Lab Reports: Students will be placed into research teams with a minimum of two and a maximum of four students per team (depending on enrollment). The research teams will be responsible for setting up and collecting data for a series of pre-defined experiments (see below). Experimental setup and data collection is expected to be done collaboratively, but each student is responsible for producing and submitting an individual lab report.

Final Project: Each research team is responsible for a final project based on the advanced concepts discussed in class. Each team must submit a project proposal detailing the motivation for and design of the study. Deliverables include a written lab report as well as a technical presentation. Each team will also be responsible for peer-review of projects proposed by other teams.


  • Lab Reports: 45%
  • Final Project: 45%
  • Participation (lab, readings): 10%

Course texts

There are no required textbooks for this course. The majority of the material is derived from the open literature; relevant articles and papers will be posted continuously throughout the semester. It is strongly recommended that all students have a copy of Radiation Detection and Measurement, 4th Ed by Glenn Knoll for background and reference.

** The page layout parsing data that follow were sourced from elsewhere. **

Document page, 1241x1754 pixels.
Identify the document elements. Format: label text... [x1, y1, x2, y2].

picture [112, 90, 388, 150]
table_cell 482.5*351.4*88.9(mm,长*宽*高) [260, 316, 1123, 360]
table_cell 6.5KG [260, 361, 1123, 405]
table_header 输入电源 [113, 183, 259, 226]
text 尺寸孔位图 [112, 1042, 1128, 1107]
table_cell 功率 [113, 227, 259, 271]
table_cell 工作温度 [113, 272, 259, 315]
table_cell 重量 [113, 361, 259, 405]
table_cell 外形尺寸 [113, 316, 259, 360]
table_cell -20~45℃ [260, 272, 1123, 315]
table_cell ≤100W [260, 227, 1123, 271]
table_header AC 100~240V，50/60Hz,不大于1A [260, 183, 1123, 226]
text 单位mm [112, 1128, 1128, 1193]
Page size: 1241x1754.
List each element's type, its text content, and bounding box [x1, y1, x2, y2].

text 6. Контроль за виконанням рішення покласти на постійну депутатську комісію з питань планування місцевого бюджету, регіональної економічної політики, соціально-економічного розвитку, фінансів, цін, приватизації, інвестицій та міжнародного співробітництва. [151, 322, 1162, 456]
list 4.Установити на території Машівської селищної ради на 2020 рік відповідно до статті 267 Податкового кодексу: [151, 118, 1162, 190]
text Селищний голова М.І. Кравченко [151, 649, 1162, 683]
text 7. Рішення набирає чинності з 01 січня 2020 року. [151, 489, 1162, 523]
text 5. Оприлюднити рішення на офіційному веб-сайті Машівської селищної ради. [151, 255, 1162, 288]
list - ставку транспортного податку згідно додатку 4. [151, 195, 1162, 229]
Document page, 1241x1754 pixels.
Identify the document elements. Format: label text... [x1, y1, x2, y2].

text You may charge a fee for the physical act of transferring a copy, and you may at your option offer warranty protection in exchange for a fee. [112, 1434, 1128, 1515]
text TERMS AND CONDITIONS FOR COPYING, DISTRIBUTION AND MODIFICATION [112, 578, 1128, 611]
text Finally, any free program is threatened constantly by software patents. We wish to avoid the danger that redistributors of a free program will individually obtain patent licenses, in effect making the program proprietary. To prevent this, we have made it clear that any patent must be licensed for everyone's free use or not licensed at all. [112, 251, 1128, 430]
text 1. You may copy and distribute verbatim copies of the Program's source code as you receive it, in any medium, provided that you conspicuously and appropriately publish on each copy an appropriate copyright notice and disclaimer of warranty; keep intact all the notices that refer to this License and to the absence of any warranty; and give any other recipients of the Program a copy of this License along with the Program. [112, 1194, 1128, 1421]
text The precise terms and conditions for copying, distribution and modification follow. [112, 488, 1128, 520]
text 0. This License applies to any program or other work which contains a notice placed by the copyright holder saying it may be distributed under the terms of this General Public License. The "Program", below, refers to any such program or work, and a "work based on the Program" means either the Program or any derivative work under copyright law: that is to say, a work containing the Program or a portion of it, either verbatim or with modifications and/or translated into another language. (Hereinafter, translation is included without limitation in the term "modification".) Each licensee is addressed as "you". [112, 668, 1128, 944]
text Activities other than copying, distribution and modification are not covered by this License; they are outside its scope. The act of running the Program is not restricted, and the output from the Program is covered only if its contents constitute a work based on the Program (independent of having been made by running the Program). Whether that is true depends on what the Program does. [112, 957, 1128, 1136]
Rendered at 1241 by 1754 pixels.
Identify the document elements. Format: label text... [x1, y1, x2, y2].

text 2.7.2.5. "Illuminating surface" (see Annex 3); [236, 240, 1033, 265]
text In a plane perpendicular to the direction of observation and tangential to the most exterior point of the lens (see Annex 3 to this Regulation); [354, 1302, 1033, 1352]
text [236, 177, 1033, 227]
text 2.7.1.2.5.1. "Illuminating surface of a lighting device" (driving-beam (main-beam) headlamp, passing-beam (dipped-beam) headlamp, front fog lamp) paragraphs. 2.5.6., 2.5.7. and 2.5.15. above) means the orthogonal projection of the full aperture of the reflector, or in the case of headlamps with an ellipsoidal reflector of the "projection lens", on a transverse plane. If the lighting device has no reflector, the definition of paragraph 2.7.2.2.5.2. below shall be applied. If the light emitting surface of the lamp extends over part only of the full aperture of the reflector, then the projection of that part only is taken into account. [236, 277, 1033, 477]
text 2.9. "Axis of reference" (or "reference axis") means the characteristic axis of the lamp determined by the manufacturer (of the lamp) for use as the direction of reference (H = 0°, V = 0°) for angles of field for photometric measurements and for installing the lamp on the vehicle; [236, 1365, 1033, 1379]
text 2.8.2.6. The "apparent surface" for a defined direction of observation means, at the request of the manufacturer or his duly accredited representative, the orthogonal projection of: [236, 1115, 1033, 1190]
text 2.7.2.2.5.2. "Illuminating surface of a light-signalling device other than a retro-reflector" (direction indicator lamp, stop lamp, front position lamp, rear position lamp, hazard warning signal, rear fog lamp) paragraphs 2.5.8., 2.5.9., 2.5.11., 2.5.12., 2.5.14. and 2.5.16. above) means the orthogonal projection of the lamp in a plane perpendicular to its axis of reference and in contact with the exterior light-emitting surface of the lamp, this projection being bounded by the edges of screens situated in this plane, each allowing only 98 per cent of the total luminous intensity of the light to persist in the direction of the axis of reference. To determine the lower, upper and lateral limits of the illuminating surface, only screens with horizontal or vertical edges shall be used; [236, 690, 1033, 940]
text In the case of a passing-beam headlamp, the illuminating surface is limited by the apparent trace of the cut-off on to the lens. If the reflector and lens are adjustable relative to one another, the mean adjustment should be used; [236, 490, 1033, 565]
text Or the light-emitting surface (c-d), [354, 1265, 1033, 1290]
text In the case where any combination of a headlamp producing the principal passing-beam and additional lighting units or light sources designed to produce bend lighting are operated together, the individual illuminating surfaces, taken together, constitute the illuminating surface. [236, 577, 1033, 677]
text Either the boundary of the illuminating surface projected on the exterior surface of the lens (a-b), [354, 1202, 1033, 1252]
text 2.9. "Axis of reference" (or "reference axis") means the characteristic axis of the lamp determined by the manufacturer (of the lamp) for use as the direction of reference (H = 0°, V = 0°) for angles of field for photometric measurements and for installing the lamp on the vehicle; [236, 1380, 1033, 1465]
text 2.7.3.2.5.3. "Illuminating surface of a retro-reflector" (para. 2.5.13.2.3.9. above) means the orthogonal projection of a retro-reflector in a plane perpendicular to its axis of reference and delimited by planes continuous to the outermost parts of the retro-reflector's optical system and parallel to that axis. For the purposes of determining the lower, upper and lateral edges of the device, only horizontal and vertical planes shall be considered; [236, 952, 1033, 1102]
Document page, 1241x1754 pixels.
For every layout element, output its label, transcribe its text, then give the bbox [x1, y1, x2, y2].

Semiconductor Detector Systems by Helmuth Spieler is an advanced textbook that serves as a detailed reference for many concepts covered in this course. Practical Gamma-ray Spectrometry is an excellent book that may prove useful for the practical aspects of radiation measurement encountered in the lab portion of the course.

In addition, the following are excellent references on collaborative, reproducible workflows for scientific computing:

Course Policies

Academic Integrity

All papers and reports submitted by students are presumed to be their own original work that has not been previously submitted for credit in another course. Evaluation of the assigned readings are based on the honor system.


Collaboration is strongly encouraged amongst research teams and between all students in the course, however it is the responsibility of each student to ensure all submitted work is enirely their own and reflects their own understanding. Collaborative efforts relating to data analysis and report writing are encouraged, but must be done in review. In other words, data analysis and written work must be undertaken by each student individually prior to any peer review. Plagarism or the direct sharing of completed data analyses between students who have not yet reached the pre-defined milestones in analysis of their own undertaking will not be tolerated.

Laboratory Safety

Each student is responsible for completing the necessary training to be placed on Radiation User Authorization (RUA) #8905. Once on RUA 8905, each student will be provided with thermoluminescent dosimeter (TLD) badges that must be worn at all times in the laboratory areas (1110B Etcheverry Hall, 1140 Etcheverry Hall). Any radioactive sources used during experiments must be logged out using the physical source log in 1110B Etcheverry hall. Standard operating procedures (SOPs) governing the use and handling of radioactive sources are available on the UC Berkeley radiation safety information system (RSIS). It is the responsibility of the students to familiarize themselves with these SOPs prior to using or handling radioactive sources. In additon to the SOPs, ALARA principles should be observed at all times when handling radioactive sources.